Une "Théologie pour les nuls"

L'EUCHARISTIE

2e Séquence : Écoute, Écoute (Février 2000)

SHEHERAZADE.

Connaissez-vous Shéhérazade ? Non ? Alors, avez-vous entendu parler des " Contes des mille et une nuits " ? Sans doute ! Eh bien, Shéhérazade est l'une des héroïnes de ce livre fameux. Voici l'histoire. L'empereur de Chine, déçu de l'infidélité des femmes, commanda qu'on lui présente chaque soir une jeune vierge, avec laquelle il passerait la nuit, avant de la faire tuer le matin venu. Ainsi fut fait, jusqu'au jour où Shéhérazade demanda à son père, le grand vizir, la permission d'être présentée, elle aussi, à son tour, à l'empereur. Le grand vizir eut beau multiplier les objections, Shéhérazade insista tellement qu'un soir, elle entra à son tour dans la chambre impériale. Après les ébats de la nuit, sa jeune sœur, au petit matin, entra elle aussi dans la chambre pour demander à Shéhérazade de lui raconter une histoire. Et la jeune femme se mit à raconter. L'empereur, captivé par le récit, ne vit pas le jour arriver : le soleil était déjà levé, et l'histoire n'était pas terminée, si bien qu'il décida que Shéhérazade, non seulement ne serait pas tuée, mais qu'elle reviendrait la nuit suivante pour continuer l'histoire. Et il en fut ainsi mille et une nuit !

Puissance de la parole ! Le conte nous dit une chose essentielle : la parole fait vivre, la parole sauve.

CONSIGNE A
Dans le texte source, qui est le père de Shéhérazade ?
CONSIGNE B
Reportez dans une liste numérotée les lignes des données, sans les lignes vides : commencez à la ligne qui contient "scientific name: Larrea tridentata" et arrêtez-vous après la dernière ligne des données, les deux incluses.

DONNÉES

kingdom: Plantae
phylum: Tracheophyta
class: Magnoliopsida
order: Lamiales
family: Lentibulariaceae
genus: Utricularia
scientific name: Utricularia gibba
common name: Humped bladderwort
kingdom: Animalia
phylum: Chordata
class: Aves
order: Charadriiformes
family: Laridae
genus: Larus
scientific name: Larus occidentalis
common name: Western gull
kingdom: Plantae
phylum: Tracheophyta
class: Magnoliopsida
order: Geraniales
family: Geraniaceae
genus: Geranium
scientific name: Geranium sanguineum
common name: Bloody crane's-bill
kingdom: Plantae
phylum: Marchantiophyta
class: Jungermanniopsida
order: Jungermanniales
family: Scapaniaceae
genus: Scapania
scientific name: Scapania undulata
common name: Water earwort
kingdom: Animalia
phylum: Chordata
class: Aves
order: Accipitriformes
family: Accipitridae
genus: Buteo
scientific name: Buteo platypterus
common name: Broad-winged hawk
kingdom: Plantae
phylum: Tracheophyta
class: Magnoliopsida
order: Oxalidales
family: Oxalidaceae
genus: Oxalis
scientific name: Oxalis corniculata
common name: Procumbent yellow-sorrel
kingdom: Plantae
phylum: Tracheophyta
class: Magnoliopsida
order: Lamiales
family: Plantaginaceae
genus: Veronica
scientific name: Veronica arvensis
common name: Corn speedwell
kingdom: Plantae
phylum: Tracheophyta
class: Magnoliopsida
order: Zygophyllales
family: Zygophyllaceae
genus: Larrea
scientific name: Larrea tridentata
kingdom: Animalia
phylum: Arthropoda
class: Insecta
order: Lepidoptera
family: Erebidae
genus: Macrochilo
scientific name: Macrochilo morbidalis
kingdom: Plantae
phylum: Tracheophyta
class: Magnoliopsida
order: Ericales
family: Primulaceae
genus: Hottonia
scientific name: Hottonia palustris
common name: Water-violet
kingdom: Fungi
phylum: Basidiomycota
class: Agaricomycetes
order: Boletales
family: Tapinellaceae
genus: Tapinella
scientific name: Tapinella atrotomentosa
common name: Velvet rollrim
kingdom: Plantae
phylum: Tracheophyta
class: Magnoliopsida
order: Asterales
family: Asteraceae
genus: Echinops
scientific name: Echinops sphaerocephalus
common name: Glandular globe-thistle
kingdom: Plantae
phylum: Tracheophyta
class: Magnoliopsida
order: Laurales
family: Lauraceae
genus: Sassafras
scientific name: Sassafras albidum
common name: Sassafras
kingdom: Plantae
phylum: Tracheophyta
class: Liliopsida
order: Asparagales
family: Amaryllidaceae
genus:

SOLUTION COMPLÈTE A
Le grand vizir.

SOLUTION COMPLÈTE B
1. scientific name: Larrea tridentata
2. kingdom: Animalia
3. phylum: Arthropoda
4. class: Insecta
5. order: Lepidoptera
6. family: Erebidae
7. genus: Macrochilo
8. scientific name: Macrochilo morbidalis
9. kingdom: Plantae
10. phylum: Tracheophyta
11. class: Magnoliopsida
12. order: Ericales
13. family: Primulaceae
14. genus: Hottonia
15. scientific name: Hottonia palustris
16. common name: Water-violet
17. kingdom: Fungi
18. phylum: Basidiomycota
19. class: Agaricomycetes
20. order: Boletales
21. family: Tapinellaceae
22. genus: Tapinella
23. scientific name: Tapinella atrotomentosa
24. common name: Velvet rollrim
25. kingdom: Plantae
26. phylum: Tracheophyta
27. class: Magnoliopsida
28. order: Asterales
29. family: Asteraceae
30. genus: Echinops
31. scientific name: Echinops sphaerocephalus
32. common name: Glandular globe-thistle
33. kingdom: Plantae
34. phylum: Tracheophyta
35. class: Magnoliopsida
36. order: Laurales
37. family: Lauraceae
38. genus: Sassafras
39. scientific name: Sassafras albidum
40. common name: Sassafras
41. kingdom: Plantae
42. phylum: Tracheophyta
43. class: Liliopsida
44. order: Asparagales
45. family: Amaryllidaceae
46. genus:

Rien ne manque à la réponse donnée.